» TASK ITEM
The answer should contain every entry below, copied exactly.

Records from a dataset
· · · ·

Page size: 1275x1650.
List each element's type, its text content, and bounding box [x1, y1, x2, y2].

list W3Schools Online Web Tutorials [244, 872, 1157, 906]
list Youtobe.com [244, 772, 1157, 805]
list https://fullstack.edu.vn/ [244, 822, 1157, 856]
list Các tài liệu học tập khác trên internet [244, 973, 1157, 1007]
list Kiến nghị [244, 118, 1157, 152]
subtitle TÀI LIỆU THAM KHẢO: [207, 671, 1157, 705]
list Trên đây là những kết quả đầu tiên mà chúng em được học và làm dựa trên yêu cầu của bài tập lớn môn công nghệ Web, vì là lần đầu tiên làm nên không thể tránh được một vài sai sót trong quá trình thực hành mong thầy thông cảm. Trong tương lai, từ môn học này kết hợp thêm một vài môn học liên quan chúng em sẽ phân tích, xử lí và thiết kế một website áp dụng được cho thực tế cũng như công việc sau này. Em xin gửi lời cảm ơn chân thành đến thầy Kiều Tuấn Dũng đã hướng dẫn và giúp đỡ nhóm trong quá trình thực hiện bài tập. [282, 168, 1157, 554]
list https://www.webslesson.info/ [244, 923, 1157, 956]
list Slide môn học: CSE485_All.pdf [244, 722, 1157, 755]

· · · ·

» WRITTEN SOLUTION
Page size: 1275x1650.
List each element's type, its text content, and bounding box [x1, y1, x2, y2].

list W3Schools Online Web Tutorials [244, 872, 1157, 906]
list Youtobe.com [244, 772, 1157, 805]
list https://fullstack.edu.vn/ [244, 822, 1157, 856]
list Các tài liệu học tập khác trên internet [244, 973, 1157, 1007]
list Kiến nghị [244, 118, 1157, 152]
subtitle TÀI LIỆU THAM KHẢO: [207, 671, 1157, 705]
list Trên đây là những kết quả đầu tiên mà chúng em được học và làm dựa trên yêu cầu của bài tập lớn môn công nghệ Web, vì là lần đầu tiên làm nên không thể tránh được một vài sai sót trong quá trình thực hành mong thầy thông cảm. Trong tương lai, từ môn học này kết hợp thêm một vài môn học liên quan chúng em sẽ phân tích, xử lí và thiết kế một website áp dụng được cho thực tế cũng như công việc sau này. Em xin gửi lời cảm ơn chân thành đến thầy Kiều Tuấn Dũng đã hướng dẫn và giúp đỡ nhóm trong quá trình thực hiện bài tập. [282, 168, 1157, 554]
list https://www.webslesson.info/ [244, 923, 1157, 956]
list Slide môn học: CSE485_All.pdf [244, 722, 1157, 755]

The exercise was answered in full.